Another syntax oddity (not mentioned here) that breaks most highlighters: In Java, unicode escapes can be anywhere, not just in strings. For example, the following is a valid class:
class Foo\u007b}
and this assert will not trigger:
assert
// String literals can have unicode escapes like \u000A!
"Hello World".equals("\u00E4");
I also argue that failing to syntax highlight this correctly is a security issue. You can terminate block comments with Unicode escapes, so if you wanted to hide some malicious code in a Java source file, you just need an excuse for there to be a block of Unicode escapes in a comment. A dev who doesn’t know about this quirk is likely to just skip over it, assuming it’s commented out.
I once wrote a puzzle using this, which (fortunately) doesn't work any more, but would do interesting things on older JDK versions: https://pastebin.com/raw/Bh81PwXY
InputCharacter:
UnicodeInputCharacter but not CR or LF
UnicodeInputCharacter is defined as the following in section 3.3:
UnicodeInputCharacter:
UnicodeEscape
RawInputCharacter
UnicodeEscape:
\ UnicodeMarker HexDigit HexDigit HexDigit HexDigit
UnicodeMarker:
u {u}
HexDigit:
(one of)
0 1 2 3 4 5 6 7 8 9 a b c d e f A B C D E F
RawInputCharacter:
any Unicode character
As a result the lexical analyser honours Unicode escape sequences absolutely anywhere in the program text.
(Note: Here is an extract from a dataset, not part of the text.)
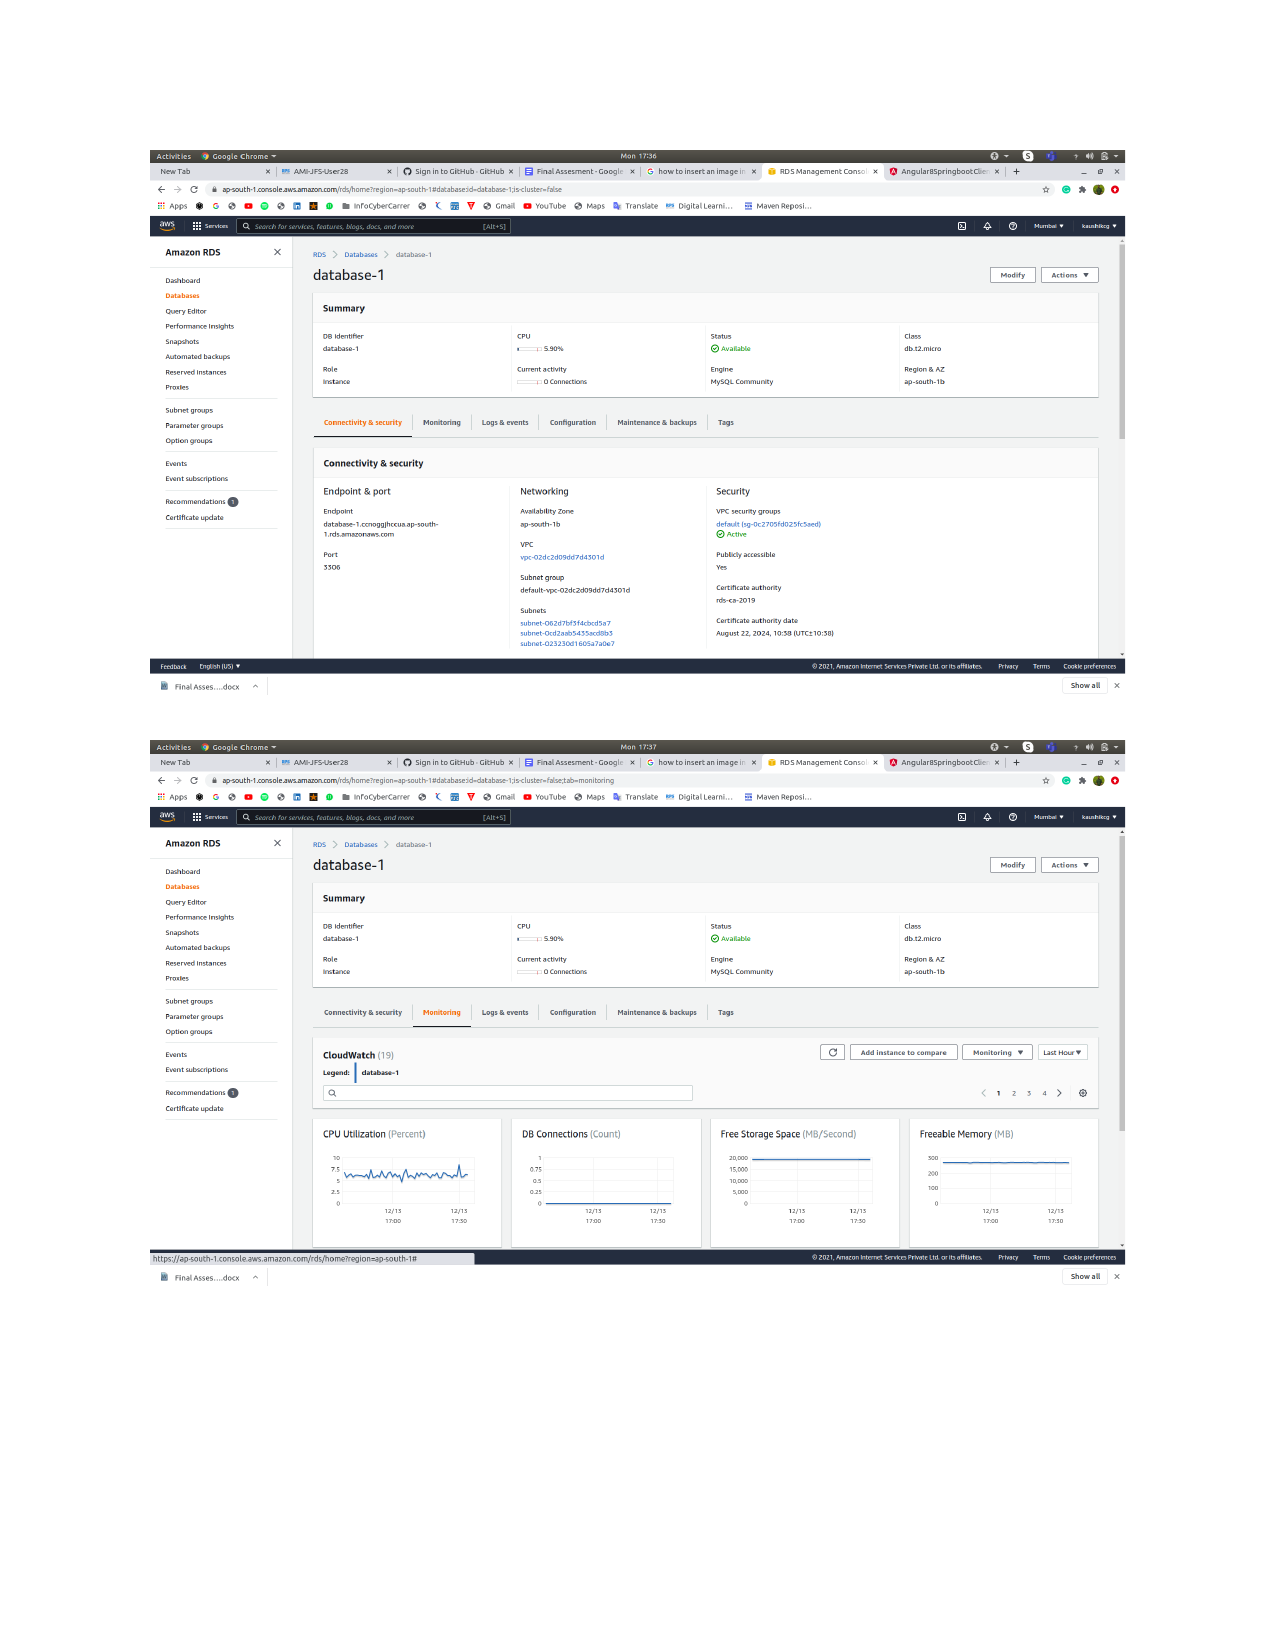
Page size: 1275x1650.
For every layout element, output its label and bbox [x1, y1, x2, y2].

For example, this is a valid Java program:
public class Bar {
public static void \u006d\u0061\u0069\u006e(String[] args) {
System.out.println("hello, world");
}
}
Here is the output:
$ javac Bar.java && java Bar
hello, world
However, this is an incorrect Java program:
public class Baz {
// This comment contains \u6d.
public static void main(String[] args) {
System.out.println("hello, world");
}
}
Javac uses the platform encoding [0] by default to interpret Java source files. This means that Java source code files are inherently non-portable. When Java was first developed (and for a long time after), this was the default situation for any kind of plain text files. The escape sequence syntax allows to transform [1] Java source code into a portable (that is, ASCII-only) representation that is completely equivalent to the original, and also to convert it back to any platform encoding.
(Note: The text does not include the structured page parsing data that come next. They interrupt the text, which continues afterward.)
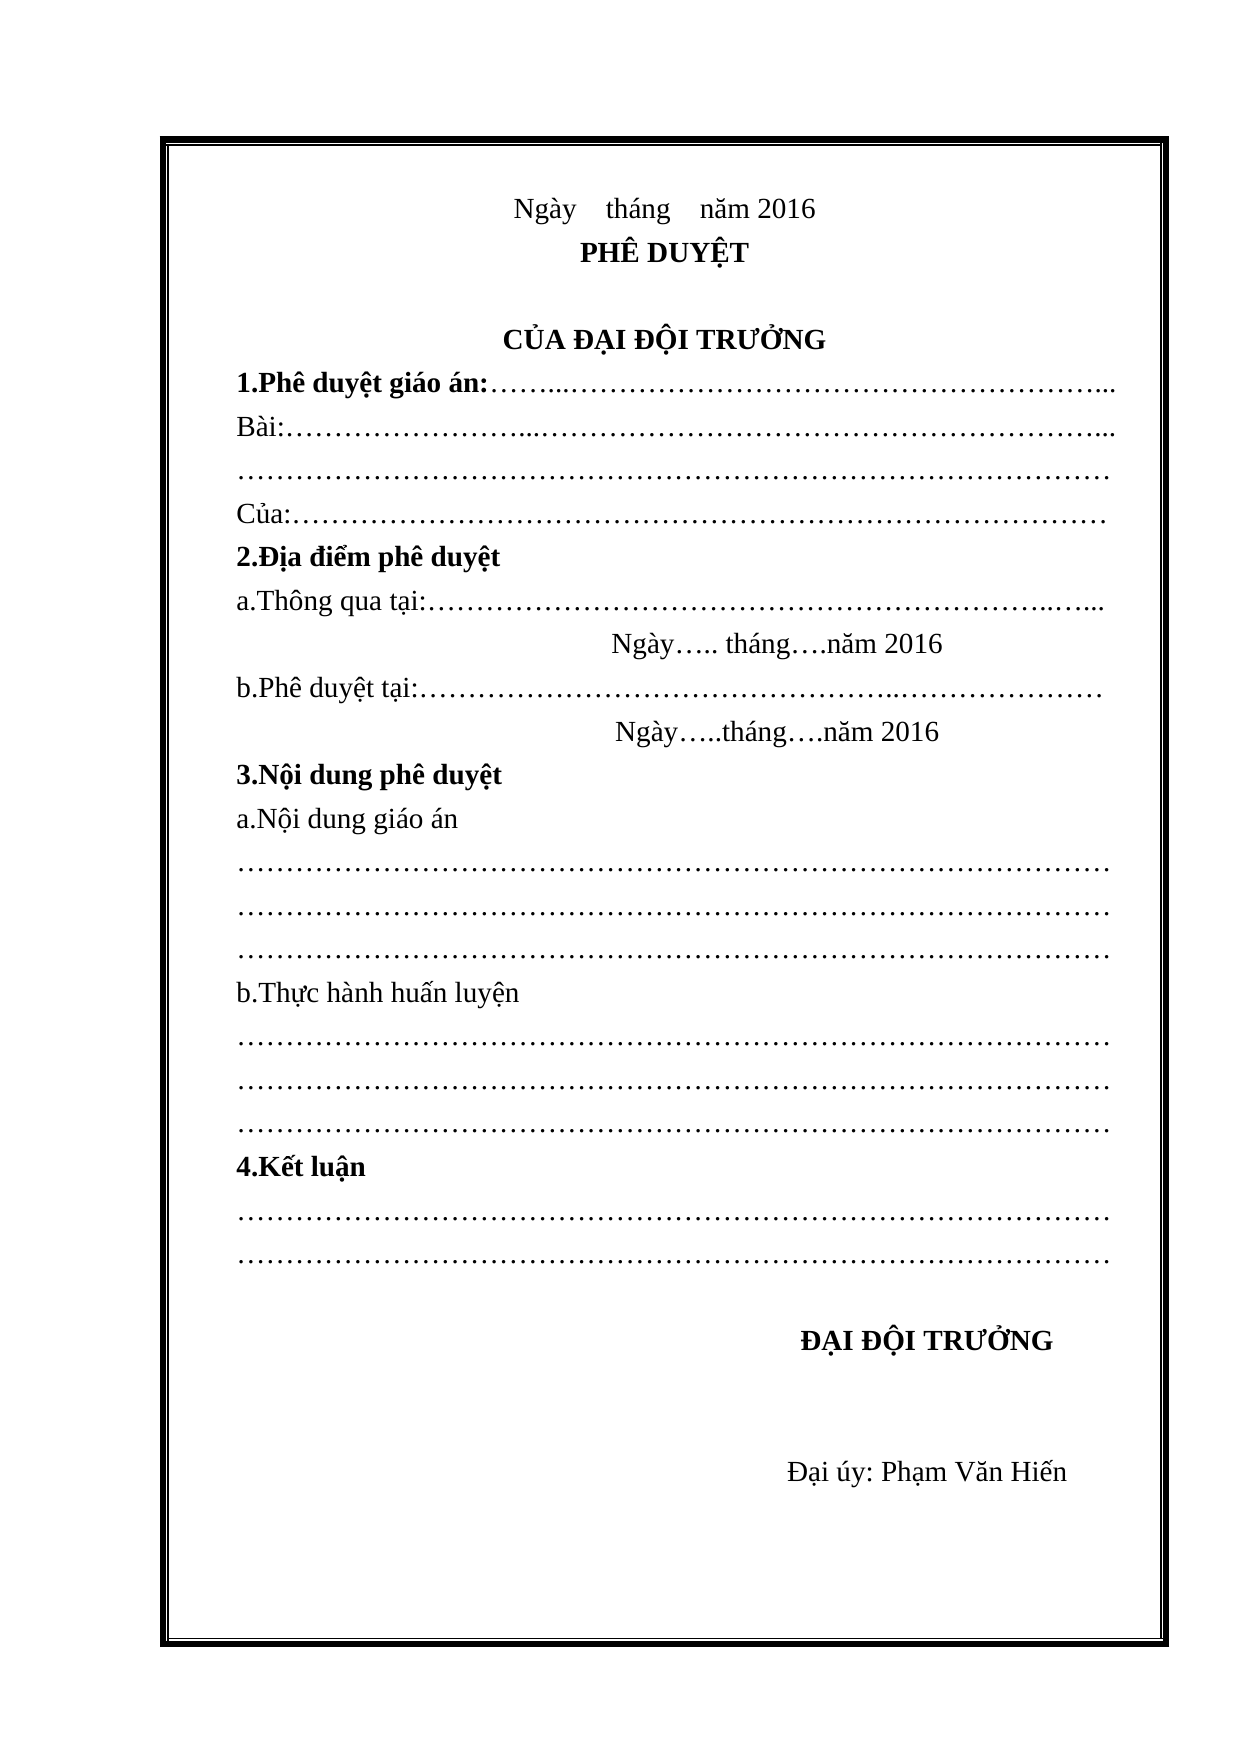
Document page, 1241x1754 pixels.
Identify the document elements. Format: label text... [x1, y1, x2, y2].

text Ngày….. tháng….năm 2016 [327, 627, 1152, 660]
text 1.Phê duyệt giáo án:……...………………………………………………... [177, 365, 1152, 399]
text ……………………………………………………………………………… [177, 844, 1152, 878]
text Bài:……………………...…………………………………………………... [177, 409, 1152, 442]
text CỦA ĐẠI ĐỘI TRƯỞNG [177, 322, 1152, 355]
text ……………………………………………………………………………… [177, 452, 1152, 486]
text ……………………………………………………………………………… [177, 1193, 1152, 1226]
text a.Nội dung giáo án [177, 801, 1152, 834]
text ……………………………………………………………………………… [177, 931, 1152, 965]
text b.Phê duyệt tại:…………………………………………..………………… [177, 670, 1152, 704]
text ……………………………………………………………………………… [177, 1106, 1152, 1139]
text ……………………………………………………………………………… [177, 1018, 1152, 1052]
text 4.Kết luận [177, 1149, 1152, 1183]
text 2.Địa điểm phê duyệt [177, 539, 1152, 573]
text Ngày tháng năm 2016 [177, 191, 1152, 225]
text ……………………………………………………………………………… [177, 1236, 1152, 1270]
text PHÊ DUYỆT [177, 235, 1152, 268]
text a.Thông qua tại:………………………………………………………..…... [177, 583, 1152, 617]
text ĐẠI ĐỘI TRƯỞNG [627, 1323, 1152, 1357]
text ……………………………………………………………………………… [177, 888, 1152, 921]
text Ngày…..tháng….năm 2016 [327, 714, 1152, 747]
text Đại úy: Phạm Văn Hiến [627, 1454, 1152, 1487]
text ……………………………………………………………………………… [177, 1062, 1152, 1096]
text 3.Nội dung phê duyệt [177, 757, 1152, 791]
text Của:………………………………………………………………………… [177, 496, 1152, 529]
text b.Thực hành huấn luyện [177, 975, 1152, 1008]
Source control clients could apply this automatically upon checkin/checkout, so that clients with different platform encodings can work together. Alternatively, IDEs could do this when saving/loading Java source files. That never quite caught on, and the general advice was to stick to ASCII, at least outside comments.
[0] Since JDK 18, the default encoding defaults to UTF-8. This probably also extends to javac, though I haven’t verified it.